[time-nuts] Chronometer contest sponsored by IEEE Spectrum
Chuck Harris
cfharris at erols.com
Sat Dec 1 23:43:57 UTC 2007
Hal Murray wrote:
>> The thing is watches rates are dependent on how you personally wear
>> them. Some people's wrists are warmer than others, some people take
>> the watch off at certain times of day, others don't... If you wear
>> the watch normally, and measure your personal offset, you can adjust
>> the crystal to compensate for that change. The watch won't be any
>> more accurate at any given instant, but it will stay spot-on over the
>> course of a week.
>
> What's the ballpark for a personal offset?
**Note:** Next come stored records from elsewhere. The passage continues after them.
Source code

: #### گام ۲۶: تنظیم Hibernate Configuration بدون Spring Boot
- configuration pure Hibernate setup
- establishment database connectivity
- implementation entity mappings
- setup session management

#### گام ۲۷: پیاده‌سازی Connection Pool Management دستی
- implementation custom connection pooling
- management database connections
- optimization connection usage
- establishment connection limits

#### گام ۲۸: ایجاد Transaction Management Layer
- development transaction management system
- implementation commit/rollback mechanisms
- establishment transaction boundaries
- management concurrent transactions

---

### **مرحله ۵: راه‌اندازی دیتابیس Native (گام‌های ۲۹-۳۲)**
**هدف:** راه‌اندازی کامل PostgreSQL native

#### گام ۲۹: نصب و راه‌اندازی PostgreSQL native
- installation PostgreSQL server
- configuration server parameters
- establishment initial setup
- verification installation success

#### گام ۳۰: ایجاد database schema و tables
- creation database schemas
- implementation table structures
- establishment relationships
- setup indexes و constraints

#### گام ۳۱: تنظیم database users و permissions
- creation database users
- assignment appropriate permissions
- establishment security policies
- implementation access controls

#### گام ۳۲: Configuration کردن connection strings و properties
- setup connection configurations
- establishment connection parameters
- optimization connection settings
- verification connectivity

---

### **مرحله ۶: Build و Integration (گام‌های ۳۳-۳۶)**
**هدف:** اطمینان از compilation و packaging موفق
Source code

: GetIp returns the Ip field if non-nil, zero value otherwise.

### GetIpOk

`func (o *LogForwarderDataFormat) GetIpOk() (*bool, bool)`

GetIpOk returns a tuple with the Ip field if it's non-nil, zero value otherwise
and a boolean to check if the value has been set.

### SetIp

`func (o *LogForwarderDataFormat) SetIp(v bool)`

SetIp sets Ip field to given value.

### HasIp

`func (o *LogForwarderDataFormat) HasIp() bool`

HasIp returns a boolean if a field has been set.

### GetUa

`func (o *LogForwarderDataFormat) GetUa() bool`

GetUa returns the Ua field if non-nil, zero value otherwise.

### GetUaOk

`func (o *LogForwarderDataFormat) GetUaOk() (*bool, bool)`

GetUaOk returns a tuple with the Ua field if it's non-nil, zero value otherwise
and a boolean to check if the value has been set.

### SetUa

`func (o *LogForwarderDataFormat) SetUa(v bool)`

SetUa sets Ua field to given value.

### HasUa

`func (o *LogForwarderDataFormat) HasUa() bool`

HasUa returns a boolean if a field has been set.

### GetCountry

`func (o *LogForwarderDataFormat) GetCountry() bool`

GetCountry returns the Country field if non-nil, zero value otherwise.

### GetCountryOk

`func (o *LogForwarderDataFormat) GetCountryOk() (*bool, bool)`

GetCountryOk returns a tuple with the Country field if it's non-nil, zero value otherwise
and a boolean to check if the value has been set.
I am more of a mechanical watch guy, and there it depends on the quality
of the watch. Usually less than a couple of minutes per day. After
regulating for personal error, I typically can keep to within a minute
per week on a good watch.
The same is true for quartz. I have had some watches that were nearly
perfect on, or off the wrist, and others that lost many seconds
per day.
>> If you don't have a reciprocal counter, such as a 5370B, you can also
>> use a good fractional /N synthesizer, such as the 3666[a,b,c] and an
>> oscilloscope. Put the 3666 on the horizontal axis, and the coil on the
>> vertical axis. Adjust the synthesizer until you get a good stable
>> circle.
>
> Would it be easier to see any drift if the phase was set to make a line
> rather than a circle?
Personally, I prefer to connect the synthesizer to the trigger, and set
the timebase for 1 cycle of 32KHz, and watch the waveform slip.
>
> A small shift in a circle just makes a not-round circle. A small shift on a
> line makes a slight opening.
>
> Or is the drift so huge that this question isn't interesting. (just wait a
> bit and the picture will change)
You are watching cycles slip by, so it moves pretty quickly.